Work item:
Put the lines from the one containing "Trans 16–30" through the one containing "The value of 父親" into a numbered list, including both of those lines and leaving out blank lines. List no other lines.

BEGIN Material provided

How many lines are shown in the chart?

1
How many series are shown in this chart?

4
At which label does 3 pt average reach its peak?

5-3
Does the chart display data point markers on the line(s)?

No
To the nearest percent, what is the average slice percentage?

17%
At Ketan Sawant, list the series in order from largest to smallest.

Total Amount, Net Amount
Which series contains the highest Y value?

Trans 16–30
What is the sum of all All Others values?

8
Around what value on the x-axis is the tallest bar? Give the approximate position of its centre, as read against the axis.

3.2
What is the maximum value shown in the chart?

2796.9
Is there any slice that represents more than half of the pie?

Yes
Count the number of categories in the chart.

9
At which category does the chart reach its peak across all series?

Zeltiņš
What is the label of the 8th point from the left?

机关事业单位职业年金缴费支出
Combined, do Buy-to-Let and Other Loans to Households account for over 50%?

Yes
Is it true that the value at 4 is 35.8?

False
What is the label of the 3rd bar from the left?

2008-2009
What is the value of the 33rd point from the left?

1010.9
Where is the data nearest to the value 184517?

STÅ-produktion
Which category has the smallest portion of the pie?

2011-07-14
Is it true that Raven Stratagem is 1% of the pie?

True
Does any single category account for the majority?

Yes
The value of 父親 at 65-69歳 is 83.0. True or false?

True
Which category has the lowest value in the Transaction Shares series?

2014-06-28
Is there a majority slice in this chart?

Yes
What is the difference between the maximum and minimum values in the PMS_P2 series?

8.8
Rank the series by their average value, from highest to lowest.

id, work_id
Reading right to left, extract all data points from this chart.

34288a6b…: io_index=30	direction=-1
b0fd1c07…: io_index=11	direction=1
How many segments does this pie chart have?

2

END Material provided

Final answer:
1. Trans 16–30
2. What is the sum of all All Others values?
3. 8
4. Around what value on the x-axis is the tallest bar? Give the approximate position of its centre, as read against the axis.
5. 3.2
6. What is the maximum value shown in the chart?
7. 2796.9
8. Is there any slice that represents more than half of the pie?
9. Yes
10. Count the number of categories in the chart.
11. 9
12. At which category does the chart reach its peak across all series?
13. Zeltiņš
14. What is the label of the 8th point from the left?
15. 机关事业单位职业年金缴费支出
16. Combined, do Buy-to-Let and Other Loans to Households account for over 50%?
17. Yes
18. Is it true that the value at 4 is 35.8?
19. False
20. What is the label of the 3rd bar from the left?
21. 2008-2009
22. What is the value of the 33rd point from the left?
23. 1010.9
24. Where is the data nearest to the value 184517?
25. STÅ-produktion
26. Which category has the smallest portion of the pie?
27. 2011-07-14
28. Is it true that Raven Stratagem is 1% of the pie?
29. True
30. Does any single category account for the majority?
31. Yes
32. The value of 父親 at 65-69歳 is 83.0. True or false?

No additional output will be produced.